Second Graders Sparkle at Prospector Theater

On Jan. 15, Country School second graders visited the unique and inspirational Prospector Theater in Ridgefield whose mission is to provide meaningful employment to people with disabilities.


Students met with employees or “Prospects” (as the theater refers to them) and were given a tour of the unique space which includes a three-story recycled art sculpture, screening rooms full of bean bag chairs, wall-to-wall vintage movie posters and bathrooms designed to feel like A-list dressing rooms.

Prospects spoke about their work, their passions and pointed out the many ways they contribute to the theater and “find their sparkle”- by being movie announcers and ushers, making PSA videos which screen before the movies, creating the artwork that covers the theater, embroidering names on uniforms, creating costumes, and even rapping before a movie.  

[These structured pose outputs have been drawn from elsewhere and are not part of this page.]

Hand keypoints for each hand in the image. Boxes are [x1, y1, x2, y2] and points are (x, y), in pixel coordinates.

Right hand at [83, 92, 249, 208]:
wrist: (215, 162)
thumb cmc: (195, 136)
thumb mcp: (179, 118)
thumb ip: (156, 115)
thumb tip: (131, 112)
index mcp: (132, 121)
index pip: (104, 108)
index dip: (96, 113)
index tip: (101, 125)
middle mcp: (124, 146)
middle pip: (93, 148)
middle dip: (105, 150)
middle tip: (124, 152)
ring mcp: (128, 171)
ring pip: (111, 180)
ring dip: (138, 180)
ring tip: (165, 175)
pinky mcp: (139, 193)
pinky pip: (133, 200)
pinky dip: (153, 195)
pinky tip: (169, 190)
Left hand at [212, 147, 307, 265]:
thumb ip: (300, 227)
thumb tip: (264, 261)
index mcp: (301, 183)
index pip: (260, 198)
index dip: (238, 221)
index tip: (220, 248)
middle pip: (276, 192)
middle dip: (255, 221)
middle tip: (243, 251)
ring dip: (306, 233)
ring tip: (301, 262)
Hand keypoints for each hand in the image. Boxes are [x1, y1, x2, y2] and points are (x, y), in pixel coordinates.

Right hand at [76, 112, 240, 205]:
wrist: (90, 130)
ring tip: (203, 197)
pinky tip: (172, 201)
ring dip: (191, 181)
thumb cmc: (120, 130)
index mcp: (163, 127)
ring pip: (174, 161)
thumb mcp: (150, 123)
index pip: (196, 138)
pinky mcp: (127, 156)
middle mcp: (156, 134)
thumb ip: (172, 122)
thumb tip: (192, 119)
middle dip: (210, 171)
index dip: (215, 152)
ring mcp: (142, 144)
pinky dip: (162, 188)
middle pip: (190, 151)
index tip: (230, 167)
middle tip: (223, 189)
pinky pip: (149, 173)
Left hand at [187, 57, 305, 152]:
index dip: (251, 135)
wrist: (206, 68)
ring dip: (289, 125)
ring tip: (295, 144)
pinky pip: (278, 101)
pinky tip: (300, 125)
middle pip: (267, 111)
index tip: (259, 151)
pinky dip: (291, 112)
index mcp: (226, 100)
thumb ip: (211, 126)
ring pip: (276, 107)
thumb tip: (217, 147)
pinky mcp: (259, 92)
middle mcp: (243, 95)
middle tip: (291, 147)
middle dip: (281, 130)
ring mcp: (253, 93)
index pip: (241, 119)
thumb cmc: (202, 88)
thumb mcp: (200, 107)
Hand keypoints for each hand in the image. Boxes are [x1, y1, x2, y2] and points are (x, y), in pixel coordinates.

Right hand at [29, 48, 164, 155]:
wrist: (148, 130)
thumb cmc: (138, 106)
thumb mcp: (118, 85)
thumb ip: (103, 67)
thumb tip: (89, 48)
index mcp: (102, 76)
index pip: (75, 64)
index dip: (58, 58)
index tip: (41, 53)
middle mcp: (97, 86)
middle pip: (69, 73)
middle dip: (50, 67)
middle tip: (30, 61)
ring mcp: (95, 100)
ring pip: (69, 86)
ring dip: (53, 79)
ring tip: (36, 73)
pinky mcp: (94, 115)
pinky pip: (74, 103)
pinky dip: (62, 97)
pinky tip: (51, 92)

“Your sparkle is doing what you really love,” said second grader Dylan Berkeley. “The prospects feel like they have sparkle.”

“Everything was hot pink and black,” said second grader Max Tangen. “The whole place was so creative.”

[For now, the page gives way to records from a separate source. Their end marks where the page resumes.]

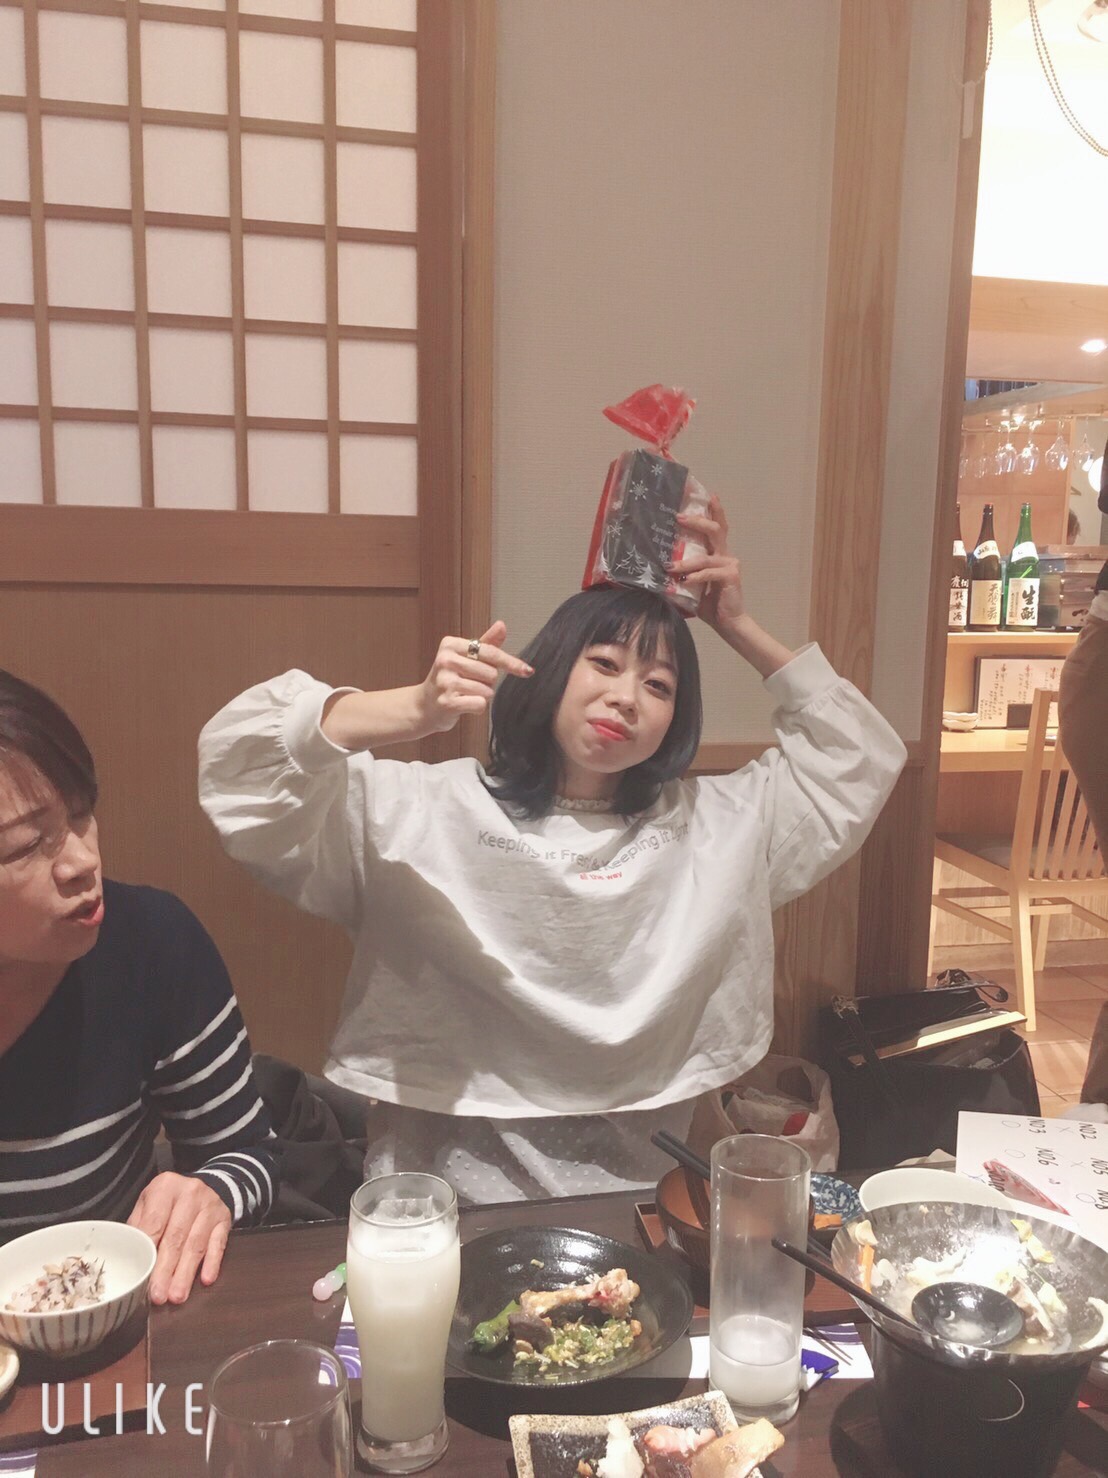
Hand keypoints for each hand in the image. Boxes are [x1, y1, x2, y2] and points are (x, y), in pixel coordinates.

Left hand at [127, 1172, 231, 1304]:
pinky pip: (219, 1242)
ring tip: (177, 1296)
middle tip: (158, 1295)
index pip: (154, 1223)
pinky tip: (206, 1279)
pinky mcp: (224, 1218)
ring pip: (196, 1243)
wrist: (201, 1188)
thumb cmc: (167, 1203)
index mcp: (165, 1187)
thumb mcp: (148, 1205)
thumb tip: (128, 1261)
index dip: (148, 1252)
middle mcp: (190, 1192)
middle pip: (176, 1237)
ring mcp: (210, 1205)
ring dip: (186, 1273)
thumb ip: (138, 1228)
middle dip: (166, 1269)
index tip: (142, 1277)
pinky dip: (212, 1262)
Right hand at [417, 620, 532, 732]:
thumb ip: (486, 643)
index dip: (510, 662)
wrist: (424, 706)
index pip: (490, 652)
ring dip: (482, 695)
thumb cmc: (449, 679)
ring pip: (487, 690)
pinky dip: (477, 707)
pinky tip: (463, 704)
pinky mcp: (447, 702)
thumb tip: (502, 625)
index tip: (527, 670)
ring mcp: (445, 681)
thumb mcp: (465, 657)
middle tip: (469, 683)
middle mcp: (445, 660)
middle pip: (491, 673)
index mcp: (450, 644)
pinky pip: (480, 704)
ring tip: (464, 693)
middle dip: (487, 681)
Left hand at [668, 495, 745, 636]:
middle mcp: (725, 554)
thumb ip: (682, 569)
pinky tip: (684, 581)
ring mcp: (730, 564)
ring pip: (706, 555)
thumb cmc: (707, 602)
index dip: (713, 509)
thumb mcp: (690, 582)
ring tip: (670, 566)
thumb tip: (658, 562)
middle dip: (697, 521)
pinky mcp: (731, 576)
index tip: (706, 493)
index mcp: (716, 552)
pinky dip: (695, 576)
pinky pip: (709, 572)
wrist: (727, 622)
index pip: (715, 525)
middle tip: (679, 517)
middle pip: (715, 530)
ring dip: (686, 561)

At the end of the visit, the students, with the help of one of the prospects, wrote raps in an activity called “Raptivity.”  See below for second grader Emily Jantzen’s rap.

The field trip was part of larger social studies unit on identity. Over the course of their second grade experience, students learn about each of the eight social identifiers: race, ethnicity, gender, age, ability, religion, socio-economic status and family structure. During their study of ability, students discussed the difference between a physical disability a mental disability. They learned about the lives of blind and deaf people by reading stories such as Buddy: The First Seeing Eye Dog, and through a series of books about a deaf boy named Moses by Isaac Millman.

“At the theater, I learned that you can’t always see a disability,” said second grader Kate Regan.

“Before we went to the theater, we talked about why a person with a disability would want a job,” said second grade teacher Emily Anglund. “We discussed the importance of dignity, sharing passions and a desire for independence that all people have regardless of their ability.”

Emily’s rap:  
My name is Emily, and I’m here to say
I learned about the costume room today
Raps and food and art are what I make
People say I’m so creative, silly and great
I play anything and now I rhyme
Basketball, building and stuffed animals help make my sparkle shine.